[Data provided]

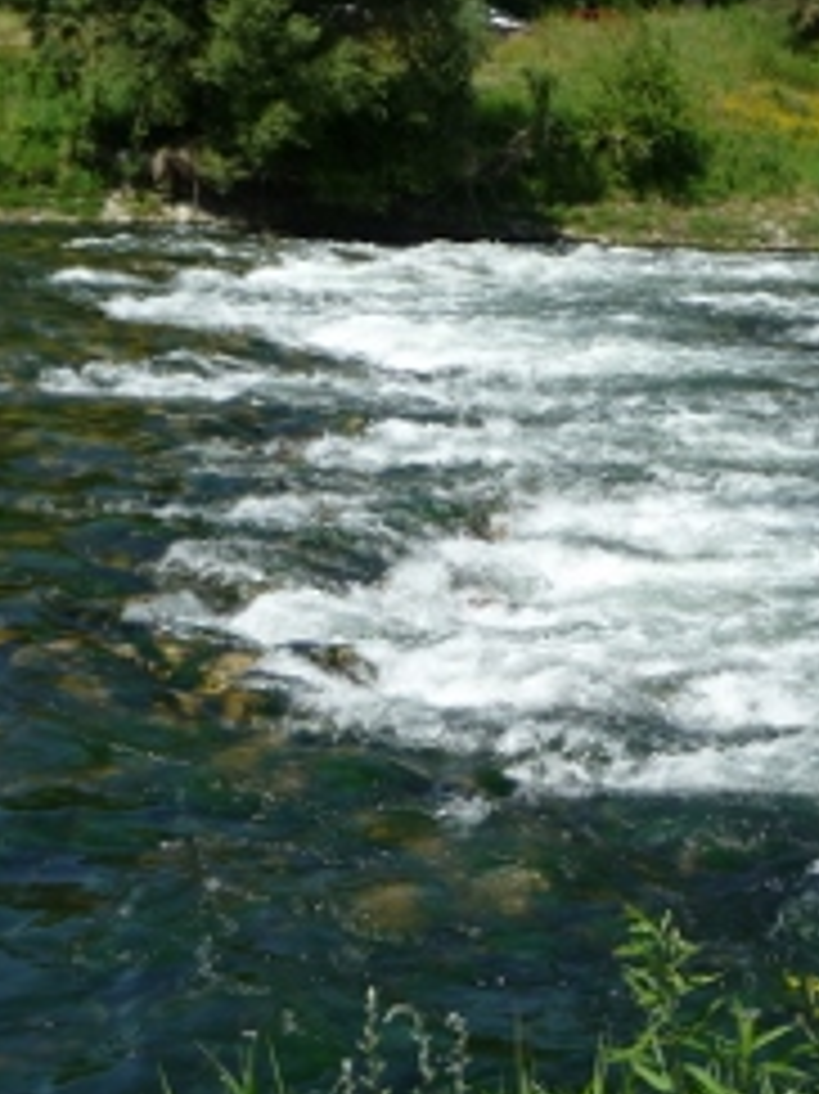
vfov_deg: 26.3
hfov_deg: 19.6
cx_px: 716
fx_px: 2336
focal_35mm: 74
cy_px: 639
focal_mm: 7.6
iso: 100
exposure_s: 1/640
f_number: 4.1
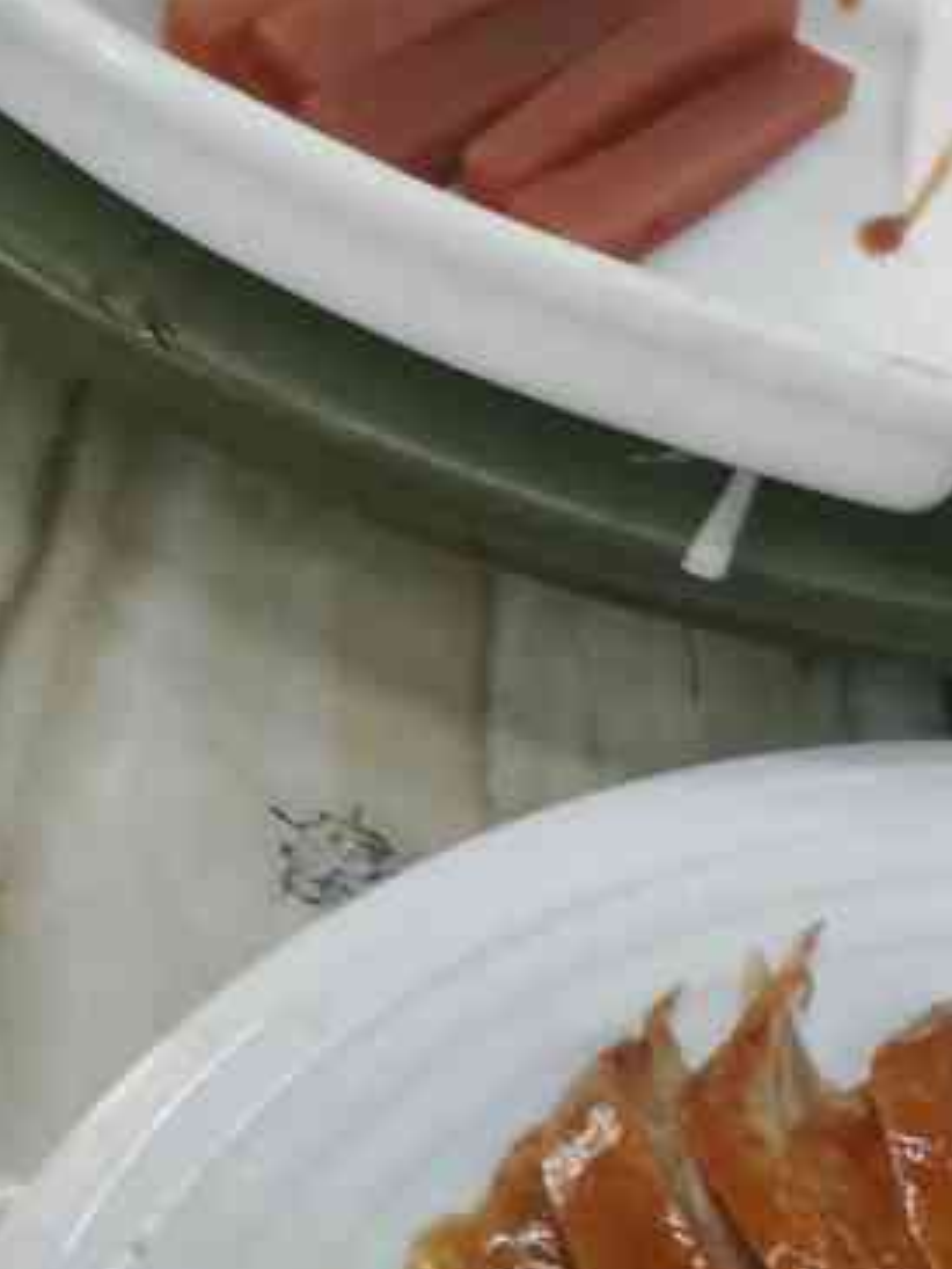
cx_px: 1035
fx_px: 2529
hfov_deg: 20.4
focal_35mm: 69
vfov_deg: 27.1
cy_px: 1166
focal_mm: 3.95
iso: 200
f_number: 1.8
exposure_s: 1/33.3
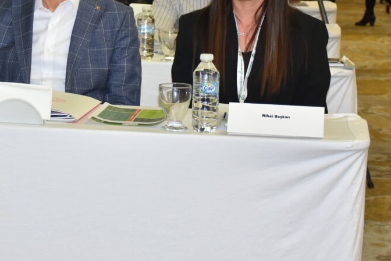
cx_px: 48
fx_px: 1303
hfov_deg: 16.9
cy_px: 36
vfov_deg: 11.4
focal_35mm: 120
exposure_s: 1/60
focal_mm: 42
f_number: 4.5
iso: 450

[/Data provided]

Action item. Return all material verbatim, pictures omitted.

Result of this task.
vfov_deg: 26.3
hfov_deg: 19.6
cx_px: 716
fx_px: 2336
focal_35mm: 74
cy_px: 639
focal_mm: 7.6
iso: 100
exposure_s: 1/640
f_number: 4.1
cx_px: 1035
fx_px: 2529
hfov_deg: 20.4
focal_35mm: 69
vfov_deg: 27.1
cy_px: 1166
focal_mm: 3.95
iso: 200
f_number: 1.8
exposure_s: 1/33.3
cx_px: 48
fx_px: 1303
hfov_deg: 16.9
cy_px: 36
vfov_deg: 11.4
focal_35mm: 120
exposure_s: 1/60
focal_mm: 42
f_number: 4.5
iso: 450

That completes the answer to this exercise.